These investors shall also be entitled to convert their investment
to equity based upon the same ratio provided to the unsecured
creditors as set forth in Section 5.1 above.  The issuance of
Common Stock to the holders of Class 5 Claims and investors will

<PAGE>

have the effect of diluting the percent of ownership of the
Debtor's Common Stock of Claimants in this Class that existed as of
the date of the filing of the Petition.  As an example, the holders
of the issued and outstanding shares of Common Stock of Lescarden,
Inc. as of the time of the filing of the Petition represented one
hundred (100%) percent of the issued and outstanding stock.  Once
the additional shares have been issued to the holders of Class 5
Claims, and assuming a valuation of $.40 per share, the Debtor
estimates that the claims in this Class (excluding issuance of
Common Stock to investors) will hold approximately $5,402,328,
thirty-one (31%) percent of the issued and outstanding stock of the
Debtor post-confirmation.

                            ARTICLE VI
                  MEANS FOR CONFIRMATION OF PLAN
                  ------------------------------
           Section 6.1.  Source of Payments.  The Plan shall be
effectuated by the Debtor primarily through three (3) sources of
funding.  The first source shall be from the income of operations
of the Debtor generated during the course of the Chapter 11 Case. 
In addition, the Debtor will be receiving funding from third-party
and related investors.  Any other funds required will come from the
exercise of outstanding warrants to purchase common stock.

           Section 6.2. Objections to Claims; Prosecution of
Claims.  The Debtor shall object to the allowance of Claims filed
with the Bankruptcy Court with respect to which the Debtor shall
dispute liabilities in whole or in part.  All objections shall be
litigated to Final Order provided, however, that the Reorganized
Debtor, as the case may be, may compromise and settle any
objections to Claims subject to the approval of the Bankruptcy
Court.  Unless ordered by the Bankruptcy Court, the Debtor shall
serve and file all objections to claims as soon as practical, but
in no event later than thirty (30) days after the Confirmation Date
as approved by the Bankruptcy Court.

           Section 6.3. Payment on Contested Claims.  Payment on
disputed Claims which subsequently become Allowed shall be made in
accordance with the provisions of the Plan with respect to the
Class of Creditors to which the respective holder of the then
Allowed Claim belongs.

           Section 6.4. Unclaimed Property.  If any distribution of
Common Stock remains unclaimed for a period of six (6) months after
it has been delivered in accordance with the Plan to the holder
entitled thereof, such unclaimed Common Stock shall be forfeited by
such holder, whereupon all right, title and interest in and to such
unclaimed property shall immediately and irrevocably vest in the
Reorganized Debtor.

           Section 6.5. No Fractional Shares.  Any other provision
of the Plan to the contrary notwithstanding, no fractional amount

<PAGE>

of a share of Common Stock shall be issued or distributed.
Fractional shares will be rounded to the next greater or next lower
whole number of shares as follows: (a) fractions of 0.5 or greater
shall be rounded to the next greater whole number; and (b)

### Exercise 1
In the plan excerpt, how long may a distribution of Common Stock go unclaimed after delivery before the holder forfeits it?
### Exercise 2
Please list the titles of every numbered section of Article VI that appears in the plan excerpt.

### Excerpted records
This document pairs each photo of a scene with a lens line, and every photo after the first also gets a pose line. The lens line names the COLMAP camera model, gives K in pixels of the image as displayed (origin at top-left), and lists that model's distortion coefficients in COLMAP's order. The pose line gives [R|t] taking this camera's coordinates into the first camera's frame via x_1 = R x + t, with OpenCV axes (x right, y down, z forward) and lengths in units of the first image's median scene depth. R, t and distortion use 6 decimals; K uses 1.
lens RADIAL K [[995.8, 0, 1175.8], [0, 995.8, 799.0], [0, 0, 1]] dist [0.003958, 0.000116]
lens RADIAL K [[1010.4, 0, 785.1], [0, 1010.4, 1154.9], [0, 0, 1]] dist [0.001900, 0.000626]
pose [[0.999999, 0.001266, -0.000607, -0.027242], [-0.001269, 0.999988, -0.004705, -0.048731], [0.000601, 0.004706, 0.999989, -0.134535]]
...
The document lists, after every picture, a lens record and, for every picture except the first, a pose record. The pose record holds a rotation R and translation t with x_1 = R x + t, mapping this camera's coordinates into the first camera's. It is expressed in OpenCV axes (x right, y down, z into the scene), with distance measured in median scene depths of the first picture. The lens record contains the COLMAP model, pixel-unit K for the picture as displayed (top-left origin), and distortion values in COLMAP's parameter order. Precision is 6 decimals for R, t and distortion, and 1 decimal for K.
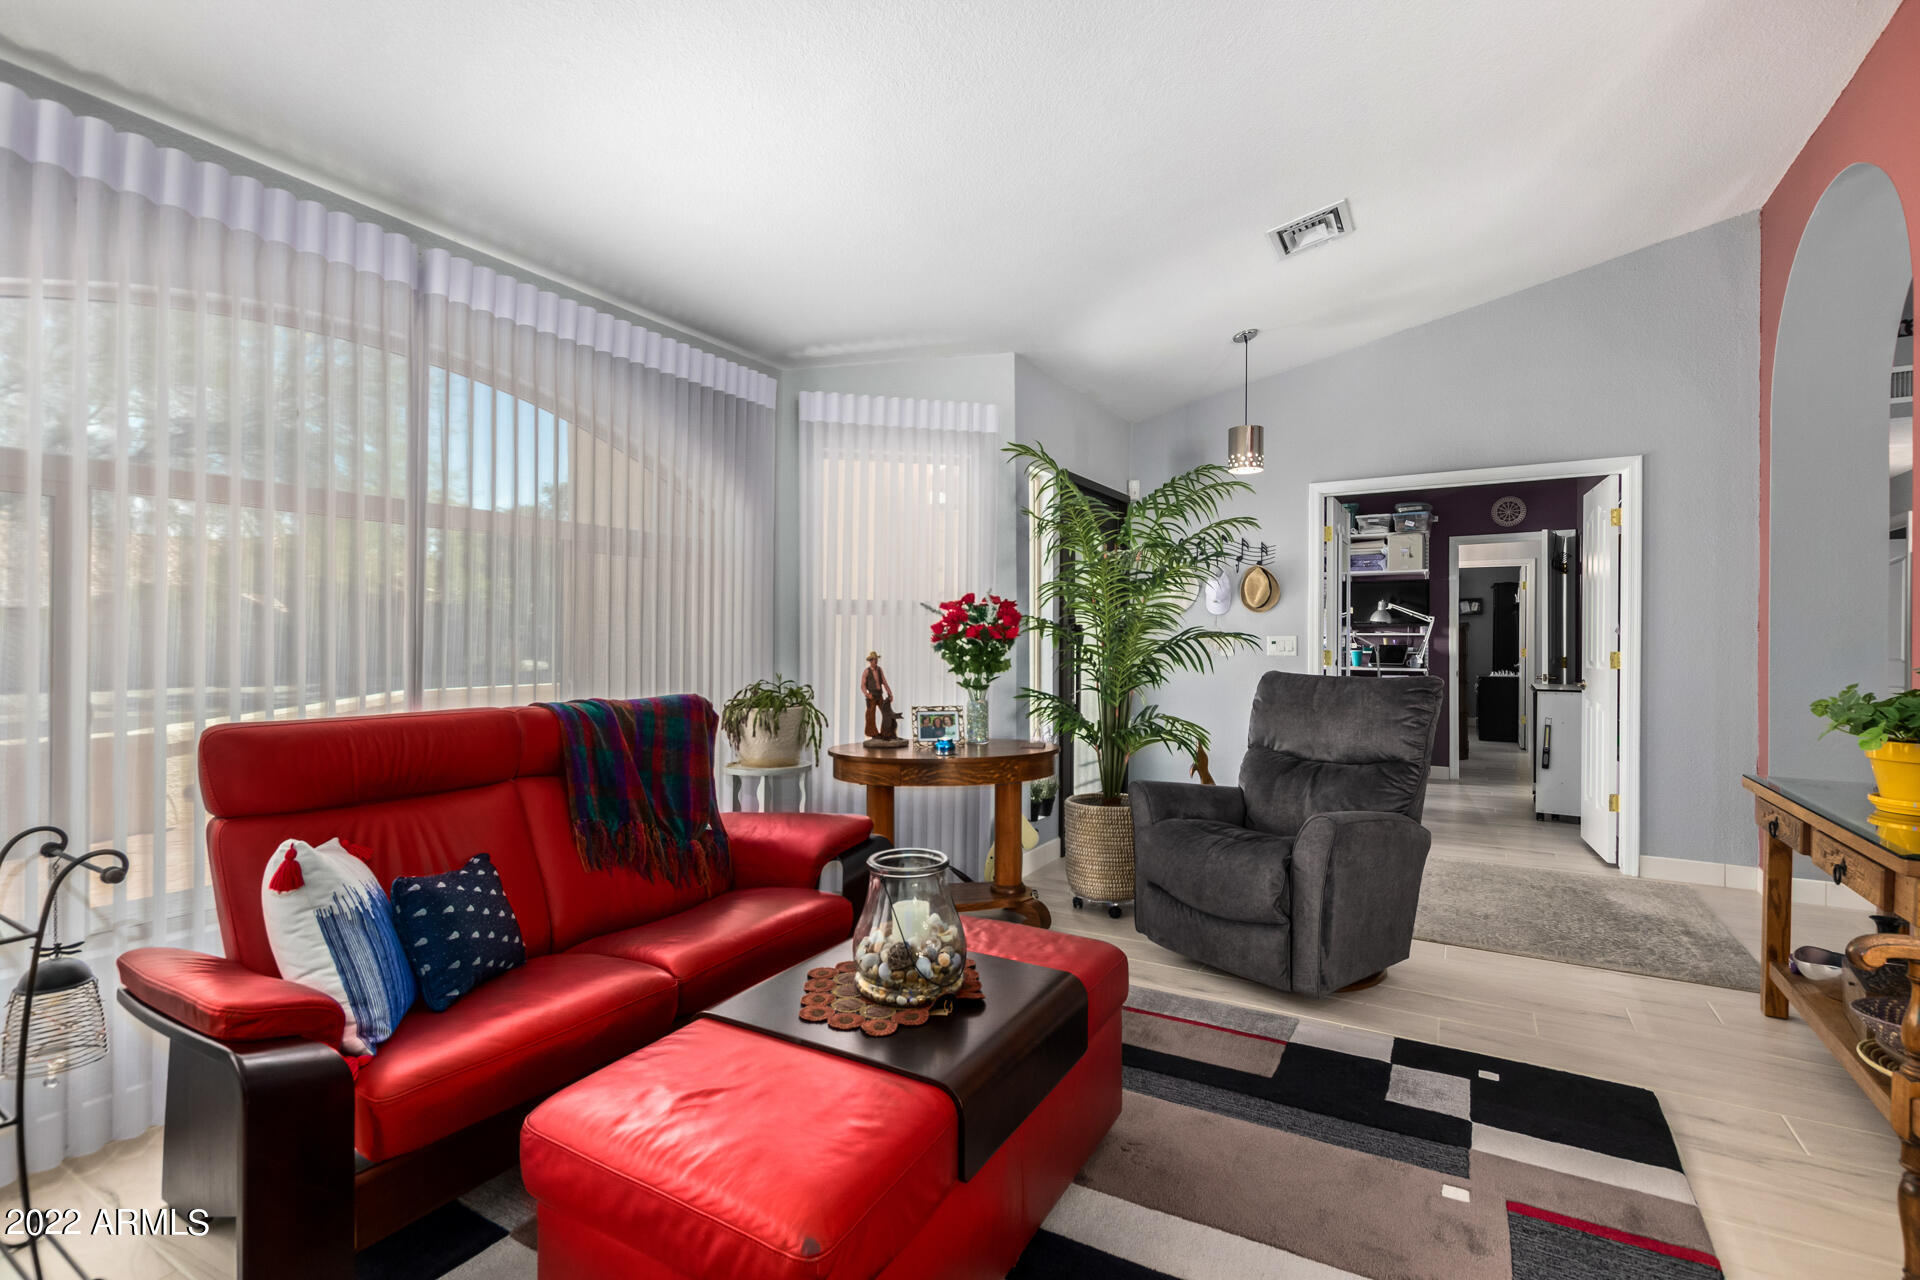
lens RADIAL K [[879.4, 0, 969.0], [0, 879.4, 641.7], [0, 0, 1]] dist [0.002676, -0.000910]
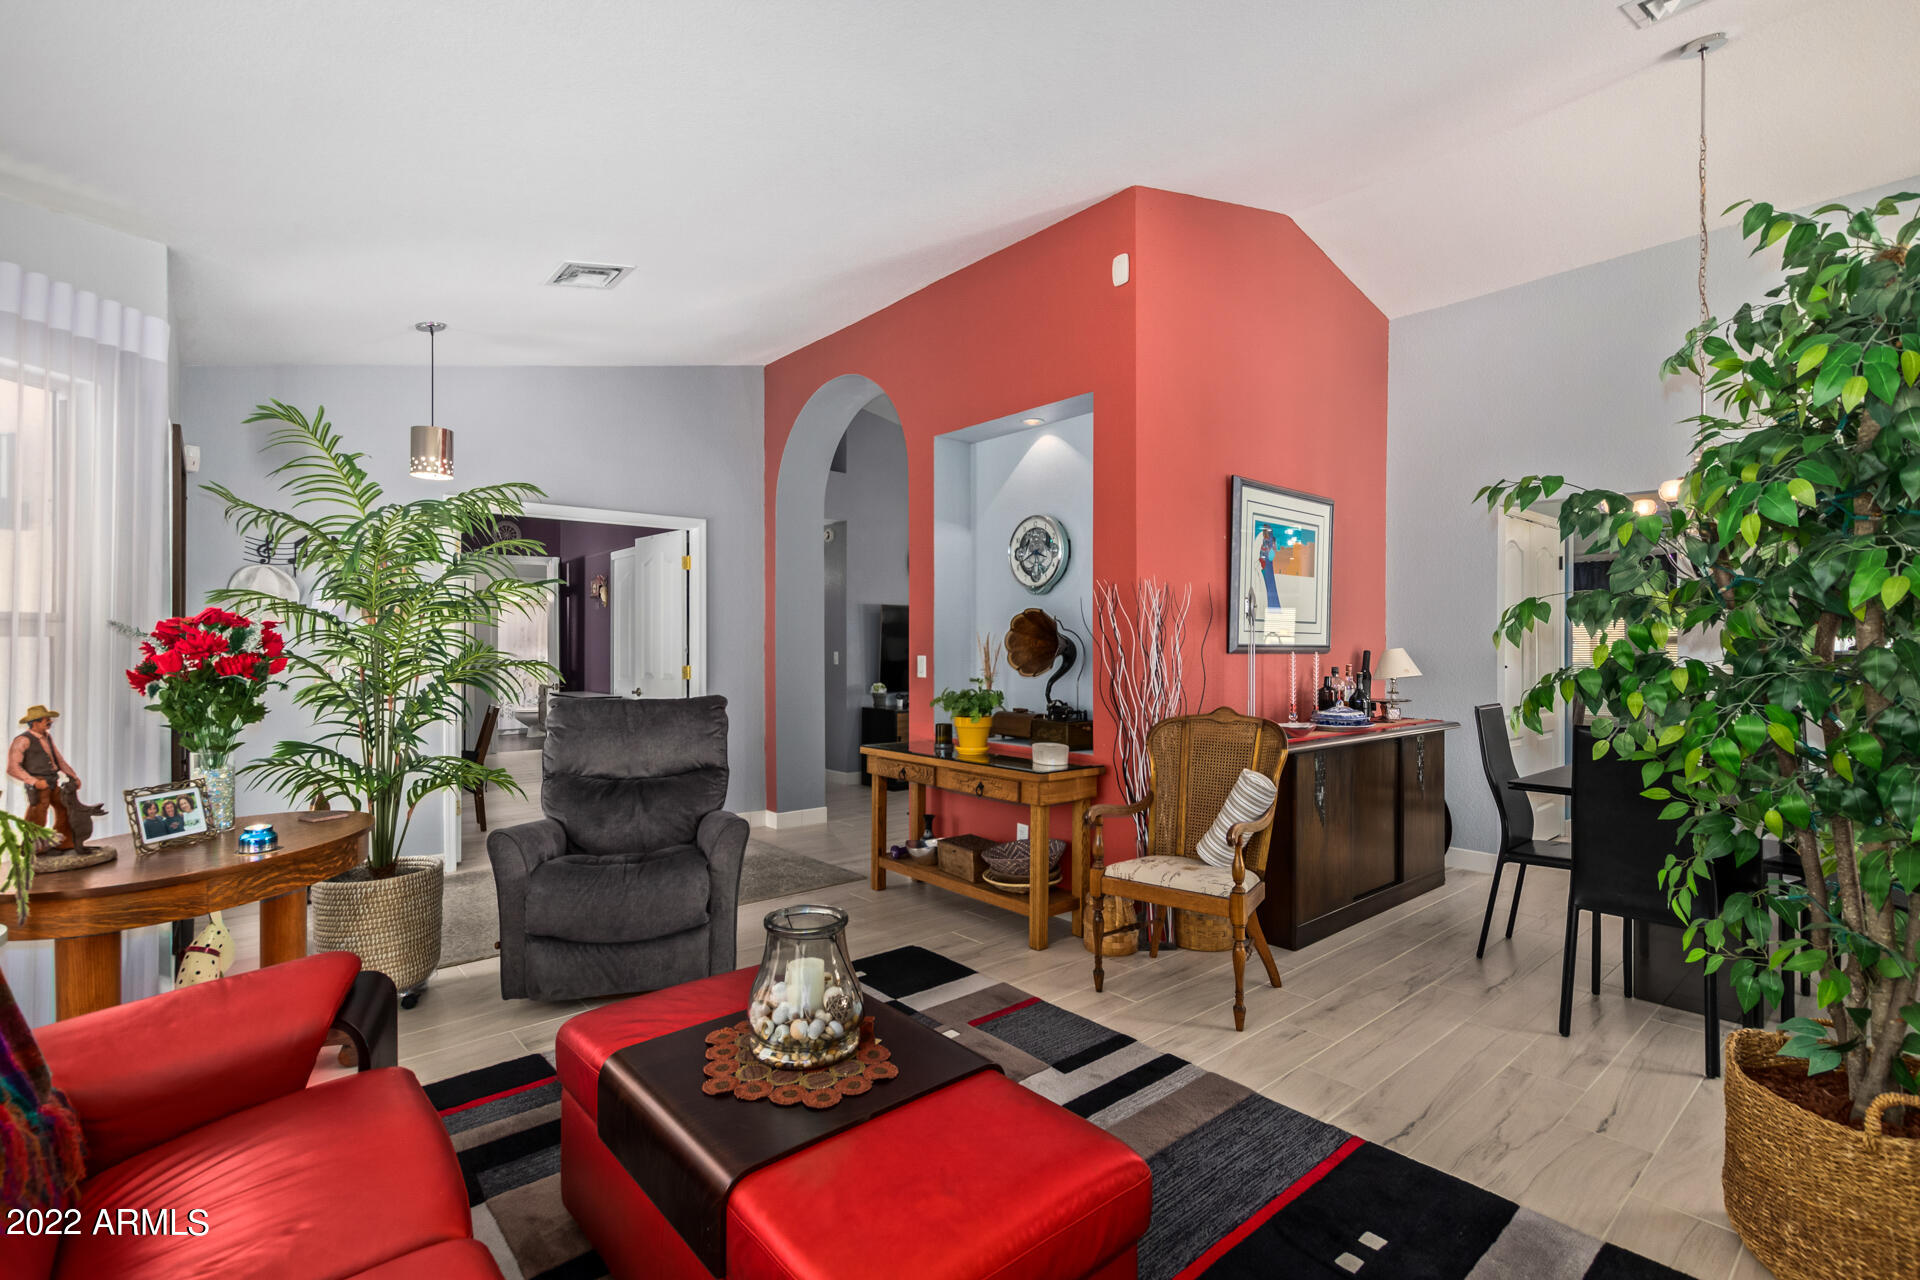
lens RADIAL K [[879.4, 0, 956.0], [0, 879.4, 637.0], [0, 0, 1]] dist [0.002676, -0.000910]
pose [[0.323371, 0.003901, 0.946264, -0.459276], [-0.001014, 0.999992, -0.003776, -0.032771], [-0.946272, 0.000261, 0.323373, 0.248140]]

### Expected output 1
Six months.

### Expected output 2
- Section 6.1: Source of Payments
- Section 6.2: Objections to Claims; Prosecution of Claims
- Section 6.3: Payment on Contested Claims
- Section 6.4: Unclaimed Property
- Section 6.5: No Fractional Shares